Who calling the snow days? Last week blizzard conditions revealed a shortcoming in many small businesses attendance policies, the Wall Street Journal reported. Human-resources and legal experts say companies of all sizes should have policies that explain if employees are required to come to work in stormy weather,” the article said. Elaine Varelas of Keystone Partners told the Journal business owners should determine how to handle late arrivals, hotel expenses for stranded workers and working from home. Inc Magazine also offered some tips on how to prepare your office bad-weather strategy.

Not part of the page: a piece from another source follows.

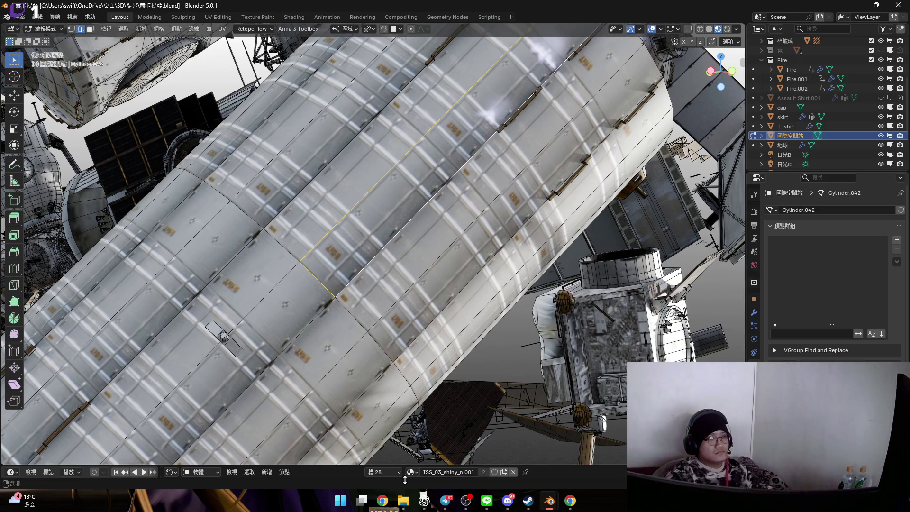
mouse_move(405, 504)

Custom domain names could be costly. Businesses worldwide soon may be able to go beyond the Internet 21 domain suffixes and purchase customized ones, the Washington Post reported. The Marina del Rey, Calif-based Internet Corporation for Assigned Names and Numbers, or ICANN, is preparing to open up the market by accepting applications this spring for new specialty domain suffixes, including .eco, .love, .god, .sport, .gay or .kurd, the article said. Some contend the move is largely designed to make money for nonprofit ICANN and will lead to confusion. Currently the dot-com ending accounts for 46 percent of about 202 million registered domain names, the Post reported. ICANN plans to charge domain operators who will handle the new address territories an application fee of $185,000 plus a $25,000 annual operators’ fee, the story said.